Correspondance de Voltaire/1743/Lettre 1585

Correspondance de Voltaire/1743
Correspondance : année 1743GarnierŒuvres complètes de Voltaire, tome 36 (p. 215-217).

1585. — À M. DE CIDEVILLE.
À la Haye, ce 27 juin.

Il n’arrive que trop souvent
Que, tandis qu’on monte sa lyre,
Et qu’on arrange un compliment
Pour notre ami qui nous inspire,
Notre ami, loué hautement,
Prend ce temps-là tout justement
Pour mériter une satire.

Vous me prodiguez, mon cher ami, les plus beaux éloges sur cette noble philosophie avec laquelle je refuse les invitations des rois, et vous me louez de préférer ma petite retraite[1] du faubourg Saint-Honoré aux palais de Berlin et de Charlottenbourg. Savez-vous que j’ai reçu votre épître quand j’étais en chemin pour aller faire ma cour au roi de Prusse ?

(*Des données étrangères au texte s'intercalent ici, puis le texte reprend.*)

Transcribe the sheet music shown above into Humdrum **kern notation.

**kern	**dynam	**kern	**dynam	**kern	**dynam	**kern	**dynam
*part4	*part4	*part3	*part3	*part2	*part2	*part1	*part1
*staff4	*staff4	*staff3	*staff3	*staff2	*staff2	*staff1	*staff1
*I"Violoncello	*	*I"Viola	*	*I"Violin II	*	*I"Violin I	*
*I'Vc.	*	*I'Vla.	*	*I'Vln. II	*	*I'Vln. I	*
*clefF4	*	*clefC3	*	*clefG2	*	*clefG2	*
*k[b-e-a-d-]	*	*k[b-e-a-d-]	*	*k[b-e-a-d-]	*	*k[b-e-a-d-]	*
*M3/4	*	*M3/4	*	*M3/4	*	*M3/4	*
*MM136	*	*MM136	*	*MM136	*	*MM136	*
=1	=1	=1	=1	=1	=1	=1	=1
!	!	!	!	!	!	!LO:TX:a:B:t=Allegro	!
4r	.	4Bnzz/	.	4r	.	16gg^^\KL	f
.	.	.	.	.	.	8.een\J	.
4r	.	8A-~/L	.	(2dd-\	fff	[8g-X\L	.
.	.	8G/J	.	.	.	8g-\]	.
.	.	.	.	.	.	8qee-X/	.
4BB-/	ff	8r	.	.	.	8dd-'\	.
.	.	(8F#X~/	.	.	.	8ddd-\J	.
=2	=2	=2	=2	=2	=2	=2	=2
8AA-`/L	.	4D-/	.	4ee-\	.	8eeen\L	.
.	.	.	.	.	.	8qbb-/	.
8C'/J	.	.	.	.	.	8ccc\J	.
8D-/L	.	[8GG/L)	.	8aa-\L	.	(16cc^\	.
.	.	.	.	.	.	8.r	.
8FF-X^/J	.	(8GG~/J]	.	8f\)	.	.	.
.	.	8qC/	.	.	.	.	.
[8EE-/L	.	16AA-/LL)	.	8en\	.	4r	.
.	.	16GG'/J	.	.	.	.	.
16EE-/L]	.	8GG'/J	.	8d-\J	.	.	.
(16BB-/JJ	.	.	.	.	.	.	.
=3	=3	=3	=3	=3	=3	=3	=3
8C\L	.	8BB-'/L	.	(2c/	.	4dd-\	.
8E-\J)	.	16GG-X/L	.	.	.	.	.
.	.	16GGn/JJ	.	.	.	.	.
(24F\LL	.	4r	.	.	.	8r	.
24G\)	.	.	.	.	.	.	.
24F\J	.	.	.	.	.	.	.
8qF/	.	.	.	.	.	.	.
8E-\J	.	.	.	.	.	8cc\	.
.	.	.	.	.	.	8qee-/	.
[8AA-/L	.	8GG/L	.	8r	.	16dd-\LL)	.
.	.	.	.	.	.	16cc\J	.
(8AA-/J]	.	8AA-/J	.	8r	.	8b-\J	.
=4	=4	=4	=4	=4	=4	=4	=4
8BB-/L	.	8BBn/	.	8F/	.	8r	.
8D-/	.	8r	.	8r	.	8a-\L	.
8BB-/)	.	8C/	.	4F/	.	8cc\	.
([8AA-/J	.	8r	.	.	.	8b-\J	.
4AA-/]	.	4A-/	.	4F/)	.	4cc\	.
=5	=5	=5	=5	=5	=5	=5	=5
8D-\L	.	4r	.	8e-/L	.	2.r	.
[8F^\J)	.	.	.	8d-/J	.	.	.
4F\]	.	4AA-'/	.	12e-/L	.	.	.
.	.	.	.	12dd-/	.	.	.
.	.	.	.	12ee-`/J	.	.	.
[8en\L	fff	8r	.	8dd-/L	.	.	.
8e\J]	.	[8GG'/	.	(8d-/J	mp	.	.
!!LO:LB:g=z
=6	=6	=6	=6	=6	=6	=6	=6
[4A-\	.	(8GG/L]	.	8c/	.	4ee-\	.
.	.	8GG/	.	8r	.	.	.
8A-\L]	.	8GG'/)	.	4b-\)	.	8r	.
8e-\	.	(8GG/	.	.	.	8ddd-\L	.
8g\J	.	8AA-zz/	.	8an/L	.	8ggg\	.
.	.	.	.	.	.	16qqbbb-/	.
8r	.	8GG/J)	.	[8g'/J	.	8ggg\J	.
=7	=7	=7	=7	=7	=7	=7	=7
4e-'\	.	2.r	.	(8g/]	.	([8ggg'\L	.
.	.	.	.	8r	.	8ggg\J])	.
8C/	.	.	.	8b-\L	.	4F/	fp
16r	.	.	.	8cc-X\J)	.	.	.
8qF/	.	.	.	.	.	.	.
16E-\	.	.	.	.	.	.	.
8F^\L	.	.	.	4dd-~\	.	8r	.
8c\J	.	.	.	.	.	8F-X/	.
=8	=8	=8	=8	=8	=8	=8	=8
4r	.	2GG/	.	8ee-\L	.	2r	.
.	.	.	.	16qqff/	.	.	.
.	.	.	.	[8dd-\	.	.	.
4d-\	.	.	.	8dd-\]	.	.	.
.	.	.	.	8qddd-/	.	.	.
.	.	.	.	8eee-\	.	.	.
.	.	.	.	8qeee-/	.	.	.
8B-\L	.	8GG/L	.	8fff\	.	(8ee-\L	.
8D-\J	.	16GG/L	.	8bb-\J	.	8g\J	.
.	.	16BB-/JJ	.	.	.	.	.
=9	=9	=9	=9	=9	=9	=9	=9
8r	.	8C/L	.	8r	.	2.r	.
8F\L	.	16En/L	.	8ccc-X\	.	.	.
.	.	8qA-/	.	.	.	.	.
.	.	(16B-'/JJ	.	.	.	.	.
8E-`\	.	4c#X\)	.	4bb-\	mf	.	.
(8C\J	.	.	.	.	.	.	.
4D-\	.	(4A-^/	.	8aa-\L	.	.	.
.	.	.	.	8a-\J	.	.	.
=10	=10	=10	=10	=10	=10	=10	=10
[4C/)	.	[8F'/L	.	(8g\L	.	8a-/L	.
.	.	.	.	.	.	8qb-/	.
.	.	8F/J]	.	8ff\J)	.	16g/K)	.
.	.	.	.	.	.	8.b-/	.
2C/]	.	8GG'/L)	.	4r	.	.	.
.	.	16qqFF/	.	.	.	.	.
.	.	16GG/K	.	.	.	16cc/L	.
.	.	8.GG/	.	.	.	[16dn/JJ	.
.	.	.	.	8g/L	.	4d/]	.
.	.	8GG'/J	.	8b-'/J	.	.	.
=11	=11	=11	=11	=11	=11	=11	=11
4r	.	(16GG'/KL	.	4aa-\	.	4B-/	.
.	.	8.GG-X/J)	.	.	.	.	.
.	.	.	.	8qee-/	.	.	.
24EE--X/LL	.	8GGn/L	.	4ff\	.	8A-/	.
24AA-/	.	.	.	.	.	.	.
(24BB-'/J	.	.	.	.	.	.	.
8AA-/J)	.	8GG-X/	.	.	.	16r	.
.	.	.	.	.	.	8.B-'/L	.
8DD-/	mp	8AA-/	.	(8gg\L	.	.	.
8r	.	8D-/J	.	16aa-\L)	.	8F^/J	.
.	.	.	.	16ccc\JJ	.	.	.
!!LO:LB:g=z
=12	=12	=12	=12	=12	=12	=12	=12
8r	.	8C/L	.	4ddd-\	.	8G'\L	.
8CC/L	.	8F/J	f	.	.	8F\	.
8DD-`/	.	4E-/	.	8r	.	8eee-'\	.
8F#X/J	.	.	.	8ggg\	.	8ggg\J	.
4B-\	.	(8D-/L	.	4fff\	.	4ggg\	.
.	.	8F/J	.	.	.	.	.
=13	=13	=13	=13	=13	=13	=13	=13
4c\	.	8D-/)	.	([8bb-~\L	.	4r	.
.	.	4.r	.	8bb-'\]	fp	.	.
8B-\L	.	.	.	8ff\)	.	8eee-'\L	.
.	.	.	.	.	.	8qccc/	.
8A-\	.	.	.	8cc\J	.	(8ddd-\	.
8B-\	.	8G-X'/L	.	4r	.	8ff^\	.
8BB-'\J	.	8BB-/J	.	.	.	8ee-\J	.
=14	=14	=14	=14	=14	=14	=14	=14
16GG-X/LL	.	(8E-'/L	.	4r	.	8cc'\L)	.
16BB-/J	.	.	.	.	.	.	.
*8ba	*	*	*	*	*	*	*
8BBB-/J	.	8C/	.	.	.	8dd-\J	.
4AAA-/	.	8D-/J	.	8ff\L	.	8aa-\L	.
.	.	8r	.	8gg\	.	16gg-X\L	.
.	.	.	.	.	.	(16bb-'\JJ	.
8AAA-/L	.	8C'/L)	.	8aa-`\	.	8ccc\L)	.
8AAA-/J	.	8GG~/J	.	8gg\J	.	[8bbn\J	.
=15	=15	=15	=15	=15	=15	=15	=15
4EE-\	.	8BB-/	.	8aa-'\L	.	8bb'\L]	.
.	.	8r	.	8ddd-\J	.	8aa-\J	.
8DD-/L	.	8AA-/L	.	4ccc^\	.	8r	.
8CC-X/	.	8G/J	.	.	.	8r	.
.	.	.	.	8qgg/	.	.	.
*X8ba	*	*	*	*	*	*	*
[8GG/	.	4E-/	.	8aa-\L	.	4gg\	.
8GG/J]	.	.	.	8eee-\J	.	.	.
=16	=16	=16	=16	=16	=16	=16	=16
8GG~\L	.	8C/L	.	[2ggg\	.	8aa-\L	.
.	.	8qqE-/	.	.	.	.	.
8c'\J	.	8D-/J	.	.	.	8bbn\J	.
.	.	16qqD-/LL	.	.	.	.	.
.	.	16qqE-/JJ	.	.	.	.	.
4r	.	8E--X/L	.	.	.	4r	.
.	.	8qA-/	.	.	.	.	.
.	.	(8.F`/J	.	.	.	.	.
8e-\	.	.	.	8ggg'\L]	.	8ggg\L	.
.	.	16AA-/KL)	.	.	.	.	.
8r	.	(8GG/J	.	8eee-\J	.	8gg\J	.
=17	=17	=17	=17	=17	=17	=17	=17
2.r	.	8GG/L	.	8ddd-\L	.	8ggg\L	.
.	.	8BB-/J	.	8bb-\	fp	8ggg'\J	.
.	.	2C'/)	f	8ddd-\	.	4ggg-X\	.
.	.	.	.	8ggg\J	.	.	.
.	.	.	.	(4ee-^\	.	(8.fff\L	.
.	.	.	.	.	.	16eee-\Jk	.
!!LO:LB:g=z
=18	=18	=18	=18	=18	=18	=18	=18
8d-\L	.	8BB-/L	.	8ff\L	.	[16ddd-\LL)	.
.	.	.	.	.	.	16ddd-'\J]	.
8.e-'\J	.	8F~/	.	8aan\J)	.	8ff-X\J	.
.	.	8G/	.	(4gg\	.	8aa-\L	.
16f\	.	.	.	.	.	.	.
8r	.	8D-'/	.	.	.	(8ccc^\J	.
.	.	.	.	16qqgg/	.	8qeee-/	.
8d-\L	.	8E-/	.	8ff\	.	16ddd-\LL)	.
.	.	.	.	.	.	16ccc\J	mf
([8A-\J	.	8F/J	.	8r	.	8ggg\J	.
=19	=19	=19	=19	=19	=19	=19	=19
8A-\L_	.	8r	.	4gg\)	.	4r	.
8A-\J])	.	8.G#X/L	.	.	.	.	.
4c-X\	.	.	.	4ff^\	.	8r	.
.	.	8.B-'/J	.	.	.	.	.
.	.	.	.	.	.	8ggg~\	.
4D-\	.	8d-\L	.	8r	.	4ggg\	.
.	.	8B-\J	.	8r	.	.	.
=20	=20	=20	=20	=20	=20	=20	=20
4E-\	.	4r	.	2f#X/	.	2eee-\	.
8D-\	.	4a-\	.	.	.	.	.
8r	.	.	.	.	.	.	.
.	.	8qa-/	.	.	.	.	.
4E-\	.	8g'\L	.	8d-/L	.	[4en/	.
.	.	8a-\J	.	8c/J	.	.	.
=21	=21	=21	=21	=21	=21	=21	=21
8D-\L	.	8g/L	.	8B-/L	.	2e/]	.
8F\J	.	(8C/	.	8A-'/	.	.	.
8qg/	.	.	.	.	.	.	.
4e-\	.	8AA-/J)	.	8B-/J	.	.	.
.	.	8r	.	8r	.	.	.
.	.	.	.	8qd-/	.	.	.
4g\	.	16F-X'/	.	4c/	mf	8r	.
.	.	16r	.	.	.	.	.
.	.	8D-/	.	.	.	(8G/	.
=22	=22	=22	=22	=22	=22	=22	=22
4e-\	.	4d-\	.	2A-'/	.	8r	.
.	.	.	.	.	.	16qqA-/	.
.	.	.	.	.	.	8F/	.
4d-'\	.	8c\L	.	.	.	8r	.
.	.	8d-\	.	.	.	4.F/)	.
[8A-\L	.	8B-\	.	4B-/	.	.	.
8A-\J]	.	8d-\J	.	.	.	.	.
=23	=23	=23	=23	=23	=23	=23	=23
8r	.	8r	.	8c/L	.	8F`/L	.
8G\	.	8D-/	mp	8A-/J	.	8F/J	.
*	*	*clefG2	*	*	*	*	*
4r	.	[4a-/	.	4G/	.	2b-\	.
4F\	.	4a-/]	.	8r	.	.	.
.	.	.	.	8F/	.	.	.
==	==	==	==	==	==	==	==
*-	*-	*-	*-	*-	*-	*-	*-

Cependant ce n’est pas au prince,
Au conquérant d’une province,
Au politique, au grand guerrier,
Que je vais porter mon hommage ;
C’est au bel esprit, c’est au sage,
Que je prétends sacrifier :
Voilà l’excuse du voyage.

Puisqu’il a daigné jouer lui-même Jules César, dans une de ses maisons de plaisance, avec quelques-uns de ses courtisans, n’est-il pas bien juste que je quitte pour lui les Visigoths, qui ne veulent pas qu’on joue Jules César en France ? et faut-il que je me prive du plaisir de voir un savant, un bel esprit, enfin un homme aimable, parce qu’il porte malheureusement des couronnes électorales, ducales et royales ?


J’admire en lui l’esprit facile,
Toujours vrai, mais toujours orné ;

Et c’est un autre Cideville
Qui, par malheur, est couronné.

Un Diogène insupportable,
Moitié sophiste et moitié chien,
Croit placer le souverain bien
À donner tous les rois au diable.
Pour moi, je suis plus sociable
Je hais, il est vrai, tout lien ;
Mais être roi ne gâte rien,
Lorsque d’ailleurs on est aimable.

Vous m’avouerez encore que je dois au moins la préférence à Sa Majesté le roi de Prusse sur l’ancien évêque de Mirepoix.


Quand ce monarque singulier
Daigne d’un regard familier
Échauffer ma muse legère,
Me chérit et me considère,
Mon sort est toujours de deplaire
Au révérend père Boyer,
Lequel voudrait dans son foyer
Brûler et Racine et Molière,
Et la Henriade et Voltaire,
Et ma couronne de laurier :
C’est là ce qui me désespère.

Je veux, en partant de Berlin,
Demander justice au saint-père ;
J’irai baiser son pied divin,
Et chez vous je viendrai soudain
Avec indulgence plénière :
Car le sage Lambortini[2]
N’est point cagot atrabilaire ;
Il est rempli de la lumière
Di questi grandi Romani.
Admiré de la terre entière,
Des beaux-arts il est défenseur,
Et le successeur de saint Pierre
De Léon Dix est successeur.

Je veux avoir enfin Rome pour mon amie,
Et, malgré quelques vers hardis,
Je veux être un élu dans le saint paradis,
Si je suis réprouvé dans votre Académie.

Mais c’est trop se flatter de chercher à la fois
Et les agnus de Rome et les faveurs des rois ;
Non ! terminons en paix mon obscure carrière ;
Et du pape, et des grands, et des rois oublié,
Ne vivons que pour l’amitié,
C’est mon trône et mon sanctuaire.

  1. Cette petite retraite était dans la rue Traversière, près le Palais-Royal. Voltaire en parle dans sa lettre du 31 juillet 1745, à Maupertuis.
  2. Benoit XIV, auquel Voltaire dédia Mahomet, ou le Fanatisme en 1715.